Un pont thermique est un point froid
C'est un endroit où l'isolation s'interrompt : jonction entre un mur et un plancher, tableau de fenêtre, coffre de volet roulant, balcon qui traverse la façade. La chaleur y passe plus facilement, donc la face intérieure y reste plus froide que le reste de la paroi. Ce n'est pas une fuite d'eau, c'est une différence de température de quelques degrés sur une surface localisée.

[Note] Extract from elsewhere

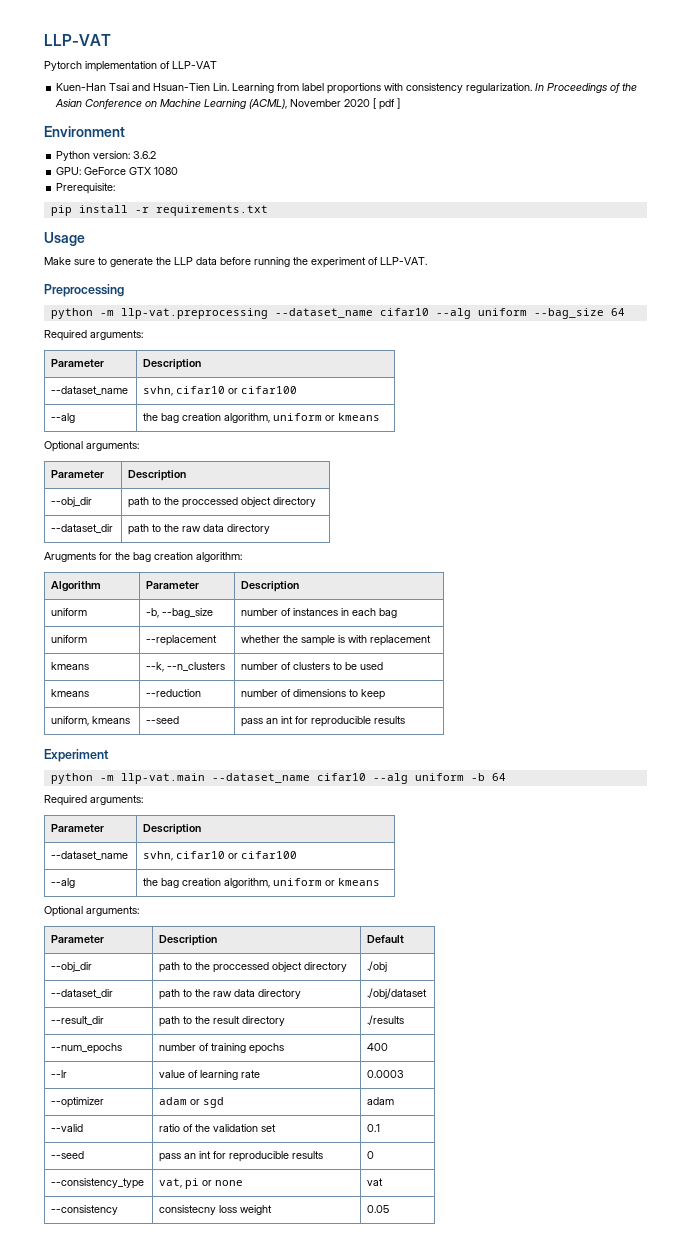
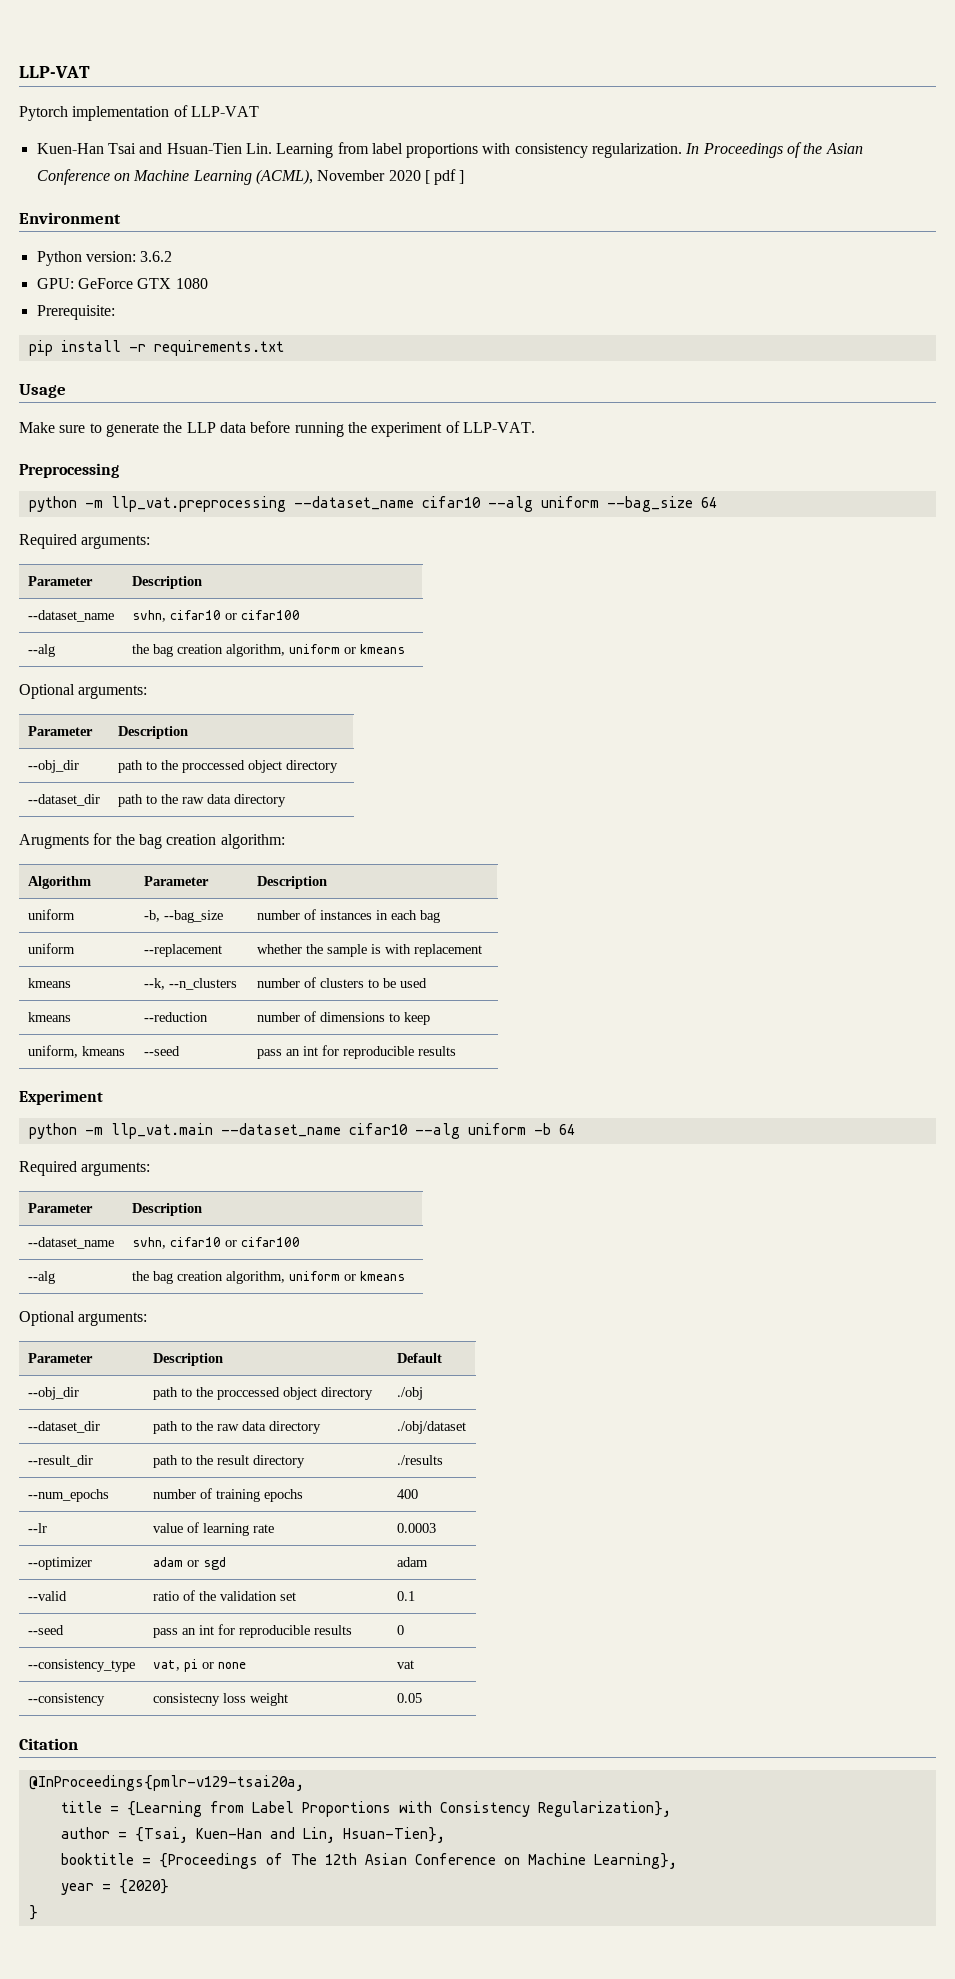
[120,308,268,319] llp-vat.preprocessing -> [110,496,286,512] llp_vat.preprocessing
[120,773,205,784] llp-vat.main -> [110,1123,213,1139] llp_vat.main
(390, 1209) none -> [19,1738,78,1750] [28,1775,304,1791] [60,1801,671,1817] [60,1827,445,1843] [60,1853,677,1869] [60,1879,169,1895] [28,1905,38,1920] // Citation // @InProceedings{pmlr-v129-tsai20a, // title = {Learning from Label Proportions with Consistency Regularization}, // author = {Tsai, Kuen-Han and Lin, Hsuan-Tien}, // booktitle = {Proceedings of The 12th Asian Conference on Machine Learning}, // year = {2020} // }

Pourquoi cela fait de l'eau
L'air d'un logement contient de la vapeur d'eau, et la quantité qu'il peut contenir dépend de sa température : plus il est froid, moins il en retient. Quand cet air touche une surface suffisamment froide, il atteint son point de rosée et dépose l'excédent sous forme de gouttelettes. Le mur ne fuit pas, il condense. Et une surface régulièrement humide devient un support de développement pour les moisissures, qui apparaissent donc exactement là où la paroi est la plus froide.
Le paradoxe des travaux
C'est le point contre-intuitif : isoler sans traiter les ponts thermiques peut faire apparaître le problème plutôt que le résoudre. Deux effets se cumulent. Le reste de la paroi étant devenu chaud, le contraste avec le point froid s'accentue. Et une enveloppe rendue plus étanche à l'air retient davantage l'humidité produite par les occupants, la cuisson et les douches, si le renouvellement d'air n'a pas été revu en même temps. Une isolation réussie et une ventilation adaptée forment un seul et même chantier, jamais deux chantiers séparés.
Ce qui traite réellement les ponts
Une isolation posée par l'extérieur enveloppe la construction en continu et supprime la plupart de ces interruptions ; c'est sa principale supériorité technique sur une isolation intérieure, qui laisse les jonctions en place. Quand l'extérieur n'est pas possible, les ponts se traitent au cas par cas : retour d'isolant sur les tableaux, isolation du coffre de volet, traitement de la jonction avec le plancher. Ces détails coûtent peu au regard du chantier et déterminent pourtant le résultat.
Le signe qui ne trompe pas
Une moisissure qui suit une ligne droite, dessine un rectangle ou se concentre dans un angle désigne un pont thermique. Une humidité diffuse sur toute une paroi, en bas de mur, relève d'un autre problème. Distinguer les deux avant d'agir évite de traiter une remontée capillaire avec un débit de VMC, ou l'inverse.